Monterey County’s Sheriff Steve Bernal just gave Immigration & Customs Enforcement (ICE) unlimited access to all jail records and detainees… and he did it without even letting the public know.

Community groups, including the ACLU of Northern California and the Monterey County ACLU-NC Chapter, sent a letter Monday urging Monterey County supervisors to intervene. The supervisors can ask the sheriff to stop the program and stop all involvement with federal immigration enforcement.

Sheriff Bernal gave no public notice or chance for public input before he set up collaboration with ICE as part of the federal Priority Enforcement Program (PEP). Sheriff Bernal is allowing ICE to have a daily presence in the local jail, physical access to people in custody, and access to all of their information.

Under this scheme, Monterey County arrestees are not notified of their right to remain silent or to speak to a lawyer before speaking to ICE, creating fertile ground for coercing and bullying immigrants into saying things that could be used against them in immigration court—something that could destroy their lives.

The shared information can also be used to target immigrants in their homes and in public places. We should be protecting privacy, not opening the door for abuse and surveillance that we know disproportionately affects communities of color.

Monterey deserves better than Sheriff Bernal sneaking this dangerous policy through.

In 2014, PEP replaced a previous federal mass deportation program notorious for racial profiling and other constitutional violations. Sheriff Bernal’s new policy still raises a host of constitutional issues. And it is having a devastating effect on our communities: in the month and a half since the collaboration started, ICE has deported almost 90 people from Monterey County.

California has already rejected practices that lead to deportations from local jails. But Sheriff Bernal’s new policy will help ICE identify and arrest individuals for detention and deportation. Who suffers? People like grandmother Bertha Mejia, whose detention for over two years was triggered by petty theft of small food items. The government spent over $100,000 to keep her locked up, while her arthritis and diabetes worsened and her grandson Pablo lived without his one parent figure.

Not only does Sheriff Bernal’s policy play into a draconian system with little room for judges to grant relief from deportation, it also does nothing to keep us safe.

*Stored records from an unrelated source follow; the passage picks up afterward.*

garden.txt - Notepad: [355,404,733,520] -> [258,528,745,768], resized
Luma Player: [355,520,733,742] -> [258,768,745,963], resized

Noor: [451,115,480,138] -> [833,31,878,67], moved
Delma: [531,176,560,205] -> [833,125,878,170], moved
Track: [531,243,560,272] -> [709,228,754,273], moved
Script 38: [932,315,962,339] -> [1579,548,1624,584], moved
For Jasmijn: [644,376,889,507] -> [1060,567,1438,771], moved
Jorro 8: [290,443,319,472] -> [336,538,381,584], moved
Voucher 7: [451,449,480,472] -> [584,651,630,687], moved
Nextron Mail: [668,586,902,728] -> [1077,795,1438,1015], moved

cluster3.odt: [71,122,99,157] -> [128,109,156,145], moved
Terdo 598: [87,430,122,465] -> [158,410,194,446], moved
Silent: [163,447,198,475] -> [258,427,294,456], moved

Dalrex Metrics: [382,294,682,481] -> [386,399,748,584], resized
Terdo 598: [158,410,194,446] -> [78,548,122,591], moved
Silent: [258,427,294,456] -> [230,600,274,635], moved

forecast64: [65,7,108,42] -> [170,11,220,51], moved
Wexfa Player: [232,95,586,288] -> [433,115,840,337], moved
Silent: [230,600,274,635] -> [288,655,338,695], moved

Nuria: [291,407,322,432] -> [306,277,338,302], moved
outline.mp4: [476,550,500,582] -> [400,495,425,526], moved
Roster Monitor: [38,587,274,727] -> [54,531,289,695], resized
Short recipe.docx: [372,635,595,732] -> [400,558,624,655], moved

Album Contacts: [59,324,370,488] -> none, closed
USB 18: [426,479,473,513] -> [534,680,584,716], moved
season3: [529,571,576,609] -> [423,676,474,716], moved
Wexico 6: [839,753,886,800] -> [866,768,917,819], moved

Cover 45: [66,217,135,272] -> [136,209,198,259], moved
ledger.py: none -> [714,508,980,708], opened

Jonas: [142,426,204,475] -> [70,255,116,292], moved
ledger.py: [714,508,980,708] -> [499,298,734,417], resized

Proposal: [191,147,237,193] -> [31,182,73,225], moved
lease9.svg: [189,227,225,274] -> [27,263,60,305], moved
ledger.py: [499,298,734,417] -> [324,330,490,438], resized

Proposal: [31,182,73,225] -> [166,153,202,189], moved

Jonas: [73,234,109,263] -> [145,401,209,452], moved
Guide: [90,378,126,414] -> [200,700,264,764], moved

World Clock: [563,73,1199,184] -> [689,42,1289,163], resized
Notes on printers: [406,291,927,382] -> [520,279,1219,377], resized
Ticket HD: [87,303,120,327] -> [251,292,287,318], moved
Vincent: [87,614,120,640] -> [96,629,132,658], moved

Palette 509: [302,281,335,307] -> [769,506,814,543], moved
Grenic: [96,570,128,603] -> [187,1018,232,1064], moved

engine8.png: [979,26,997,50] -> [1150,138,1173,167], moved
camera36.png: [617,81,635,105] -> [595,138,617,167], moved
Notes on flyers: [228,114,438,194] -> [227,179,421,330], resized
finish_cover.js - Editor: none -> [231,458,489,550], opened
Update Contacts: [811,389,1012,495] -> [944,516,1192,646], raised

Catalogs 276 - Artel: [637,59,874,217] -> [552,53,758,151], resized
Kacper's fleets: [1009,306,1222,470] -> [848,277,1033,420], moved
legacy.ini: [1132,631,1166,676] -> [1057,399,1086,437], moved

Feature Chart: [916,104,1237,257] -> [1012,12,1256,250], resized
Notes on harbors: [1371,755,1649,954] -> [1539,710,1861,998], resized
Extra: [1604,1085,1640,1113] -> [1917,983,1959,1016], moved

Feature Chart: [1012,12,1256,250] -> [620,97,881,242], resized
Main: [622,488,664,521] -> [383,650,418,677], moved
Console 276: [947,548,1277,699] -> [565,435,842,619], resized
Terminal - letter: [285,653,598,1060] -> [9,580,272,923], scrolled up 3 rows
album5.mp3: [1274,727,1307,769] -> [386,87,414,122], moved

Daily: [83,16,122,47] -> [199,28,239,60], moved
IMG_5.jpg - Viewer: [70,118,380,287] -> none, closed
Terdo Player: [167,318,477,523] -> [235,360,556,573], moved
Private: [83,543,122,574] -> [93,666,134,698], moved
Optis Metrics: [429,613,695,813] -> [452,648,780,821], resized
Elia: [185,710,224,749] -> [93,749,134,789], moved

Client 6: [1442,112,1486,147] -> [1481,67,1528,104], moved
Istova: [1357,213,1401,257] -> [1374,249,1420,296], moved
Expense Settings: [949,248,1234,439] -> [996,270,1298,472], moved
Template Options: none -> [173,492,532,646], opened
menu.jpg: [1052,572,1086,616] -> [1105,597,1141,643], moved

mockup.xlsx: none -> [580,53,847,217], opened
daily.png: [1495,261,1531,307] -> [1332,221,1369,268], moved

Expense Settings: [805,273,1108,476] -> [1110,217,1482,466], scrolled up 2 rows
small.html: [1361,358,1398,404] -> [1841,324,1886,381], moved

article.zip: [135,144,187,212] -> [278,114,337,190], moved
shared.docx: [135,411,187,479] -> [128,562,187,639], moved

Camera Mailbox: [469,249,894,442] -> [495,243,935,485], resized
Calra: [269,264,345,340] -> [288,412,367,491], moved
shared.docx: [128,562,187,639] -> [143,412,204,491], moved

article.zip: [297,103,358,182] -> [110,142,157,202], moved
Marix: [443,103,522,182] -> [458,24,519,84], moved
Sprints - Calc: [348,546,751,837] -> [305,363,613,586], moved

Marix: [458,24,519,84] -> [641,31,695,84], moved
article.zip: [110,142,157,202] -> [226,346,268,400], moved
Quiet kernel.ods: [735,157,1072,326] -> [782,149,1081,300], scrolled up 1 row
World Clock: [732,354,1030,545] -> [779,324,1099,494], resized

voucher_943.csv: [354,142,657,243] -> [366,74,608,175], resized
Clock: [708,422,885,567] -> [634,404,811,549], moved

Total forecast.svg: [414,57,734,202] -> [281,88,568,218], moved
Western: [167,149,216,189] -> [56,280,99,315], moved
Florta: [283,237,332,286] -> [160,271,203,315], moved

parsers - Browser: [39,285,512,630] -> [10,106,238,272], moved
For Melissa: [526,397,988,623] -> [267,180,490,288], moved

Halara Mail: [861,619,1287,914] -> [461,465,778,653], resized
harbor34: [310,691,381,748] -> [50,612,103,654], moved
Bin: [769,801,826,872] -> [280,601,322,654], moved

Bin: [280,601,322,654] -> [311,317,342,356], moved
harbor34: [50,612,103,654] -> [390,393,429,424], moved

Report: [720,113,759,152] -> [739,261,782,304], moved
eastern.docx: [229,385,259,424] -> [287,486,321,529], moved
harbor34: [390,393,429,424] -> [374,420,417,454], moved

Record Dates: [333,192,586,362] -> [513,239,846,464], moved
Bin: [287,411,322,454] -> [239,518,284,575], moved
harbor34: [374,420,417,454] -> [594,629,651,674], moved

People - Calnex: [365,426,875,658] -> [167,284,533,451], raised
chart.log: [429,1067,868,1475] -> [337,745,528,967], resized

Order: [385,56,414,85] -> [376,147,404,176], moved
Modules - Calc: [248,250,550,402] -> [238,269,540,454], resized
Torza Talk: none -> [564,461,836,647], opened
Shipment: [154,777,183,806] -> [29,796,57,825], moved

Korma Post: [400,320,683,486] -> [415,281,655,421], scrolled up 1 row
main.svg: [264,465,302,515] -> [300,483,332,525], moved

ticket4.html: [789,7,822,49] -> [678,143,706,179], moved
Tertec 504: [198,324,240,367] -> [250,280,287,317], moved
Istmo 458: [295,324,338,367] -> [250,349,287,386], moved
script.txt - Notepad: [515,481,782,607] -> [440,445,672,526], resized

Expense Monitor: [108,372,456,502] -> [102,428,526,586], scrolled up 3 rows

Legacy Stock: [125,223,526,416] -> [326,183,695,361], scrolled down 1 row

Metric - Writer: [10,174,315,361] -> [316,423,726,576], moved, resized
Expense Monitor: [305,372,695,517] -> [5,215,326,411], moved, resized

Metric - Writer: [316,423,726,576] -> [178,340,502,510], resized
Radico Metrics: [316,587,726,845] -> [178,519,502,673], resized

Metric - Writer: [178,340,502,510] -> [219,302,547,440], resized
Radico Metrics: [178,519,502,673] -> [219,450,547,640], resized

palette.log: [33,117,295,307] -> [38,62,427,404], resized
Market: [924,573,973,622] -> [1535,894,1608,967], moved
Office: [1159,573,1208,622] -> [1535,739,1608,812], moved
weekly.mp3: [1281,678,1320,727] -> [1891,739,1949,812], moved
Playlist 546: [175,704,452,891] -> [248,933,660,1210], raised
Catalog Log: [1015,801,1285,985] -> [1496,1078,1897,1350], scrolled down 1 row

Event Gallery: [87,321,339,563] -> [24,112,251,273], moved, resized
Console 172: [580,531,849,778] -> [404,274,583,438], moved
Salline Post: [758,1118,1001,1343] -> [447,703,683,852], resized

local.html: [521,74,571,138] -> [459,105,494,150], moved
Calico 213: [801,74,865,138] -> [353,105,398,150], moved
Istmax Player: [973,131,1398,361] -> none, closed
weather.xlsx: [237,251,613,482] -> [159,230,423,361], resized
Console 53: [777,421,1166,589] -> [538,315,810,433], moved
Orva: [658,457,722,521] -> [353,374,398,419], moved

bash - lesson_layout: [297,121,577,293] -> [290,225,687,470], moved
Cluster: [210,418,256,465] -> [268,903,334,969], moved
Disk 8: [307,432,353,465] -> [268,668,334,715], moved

Victims of crime are already afraid to contact the police because of the risk of deportation. One study found that 45% of non-citizen callers expressed fear of calling and/or seeking help from the police or courts. Knowing ICE has access to all arrestees and their records will only increase that well-documented fear in Monterey County.

The Monterey County Board of Supervisors and Sheriff Bernal have an opportunity to truly improve public safety. We need strong families, not families torn apart by deportation. We need communities that trust each other, not a community living in fear of police every second of the day. Sheriff Bernal should focus on his job and keep Monterey County safe, not pour resources into dangerous deportation policies without the public knowing.

Julia Harumi Mass is a senior staff attorney with the ACLU of Northern California. Michelle Welsh is a Monterey County ACLU Chapter Board Member.